I can tell the mouse is doomed, I've seen dying vermin before and his ass is grass. From the magic of his blink-into-existence appearance, we quickly realize he has fallen from the blasted rafters of our living room to the floor and likely broken his spine. From our previous experience, we know what to do: Put the poor bastard out of his misery. See, that's the human obligation, when you see some creature jacked up through a happenstance interaction with humans, the humane thing to do is free the beast from its mortal coil.
One of Mother Magoo's exes would do that to animals hurt on the road (they lived in the country at the time). I remember her telling me a story about him killing a raccoon wrecked by a car and thinking I could never do that. But that was before last year. A rat-thing was tearing up our flowerbed, so Husband-cat and I had the bright idea to poison him. Yeah. Great plan. The poor thing staggered into the light the next day and lay in front of the living room windows dying and suffering for hours. Which was great for us, because our home office was set up right in front of those windows. We kept thinking he was dead and then he'd twitch. It took us forever, but we eventually we realized it would be far less cruel to whack his head off than to let him keep struggling for life. So out we went with the shovel, me positioning and The Hub delivering the killing stroke.
Coming back to the present, we knew exactly what to do when this suicidal (clumsy?) mouse landed on us. No hesitation, he was scooped up and dispatched in minutes.
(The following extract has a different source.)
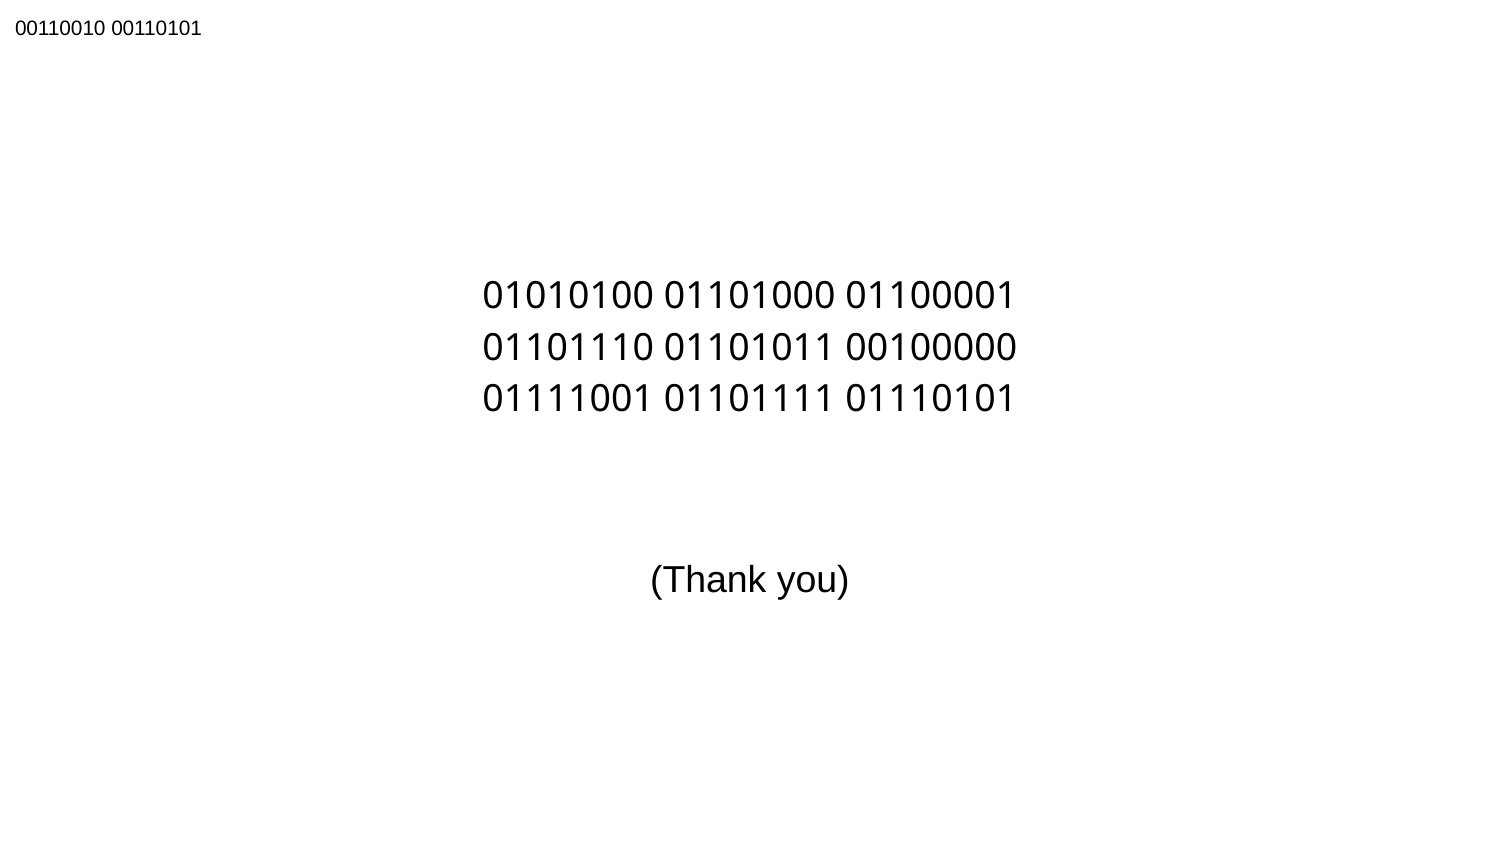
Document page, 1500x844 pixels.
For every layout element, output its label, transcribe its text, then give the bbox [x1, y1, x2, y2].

text_box 00110010 00110101 [0, 0, 224, 53]
list 01010100 01101000 01100001 01101110 01101011 00100000 01111001 01101111 01110101 [444, 249, 1056, 540]
text_box (Thank you) [444, 540, 1056, 622]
|The Hub swears this is a rat|
Humane dispatching duties aside, the vermin population has made a tactical existence/home-ending decision. Doing nothing, live and let live is no longer an option. The exciting interlude of the suicidal mouse has now opened up the whole can of "How are we going to relocate/kill/kick out the rest of them?" We heard them scratching about in the sealed off attic space before this and had done nothing. The chatty County raccoon expert had pointed out all the lovely ways they could get in, but up til now we haven't seen them. I feel about vermin same as I do about spiders: You stay the fuck away from me, and I will let you live, respect your existence and even try to remove you alive. However, if you invade my personal space…you have to die. Sorry, but thems the rules. You got to go. Spider on wall? Gets to go to the garden. Spider on the couch next to me? Smashed flat. Exceptions to proximity=life rule: ants (they are one-step above unhygienic robots) and cockroaches (who must always die. Always). We want to have them caught and moved, but if that's not possible…Armageddon's coming.